It's simple: My life, my work, my books would not have been possible without libraries. (Indeed, I'm so indebted to the institution that I made a key character in a young adult novel called Nothing But Ghosts a librarian of the fashionista sort.) But I am not, of course, the only one who feels like this. Ask most any author or illustrator to tell you a library story, and he or she will. You will hear about treasures.

Today, thanks to Speak Up for Libraries, a PA Forward | Pennsylvania Libraries initiative, a statewide campaign long in the making, I and fellow Pennsylvania authors and illustrators will be out telling our library tales. Paired with both school and public libraries, we'll be talking not just about the stories libraries helped us build, but about the ways in which libraries are powering the future with their deep resources, their overt caring, and their commitment to staying abreast of technical advances and possibilities.
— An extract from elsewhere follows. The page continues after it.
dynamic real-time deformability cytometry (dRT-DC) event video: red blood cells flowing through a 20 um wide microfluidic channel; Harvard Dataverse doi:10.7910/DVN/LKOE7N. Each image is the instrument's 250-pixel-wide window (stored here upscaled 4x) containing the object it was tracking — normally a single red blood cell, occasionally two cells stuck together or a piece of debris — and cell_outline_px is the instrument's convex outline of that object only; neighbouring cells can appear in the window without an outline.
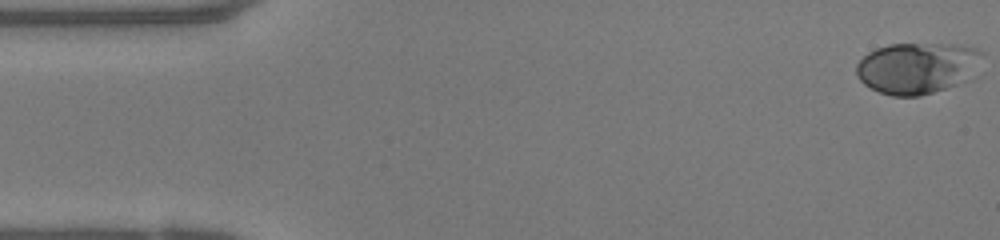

Go to a library today and you'll find people searching through job banks, asking questions about taxes, getting help with their health, gleaning insights on life itself, and taking home a new book or two to read. Go to a library and you'll find children listening to a book read aloud, teens gathering to do homework, mentors sitting with their mentees, and librarians pointing the way.

Go to a library and you'll find community, and isn't that what we must safeguard most of all? I'll be a proud speaker at Downingtown High School West today. But I'll be even prouder knowing that I'm one small part of a well-considered and widely embraced drive designed to remind us all of the countless ways that libraries are there when we need them.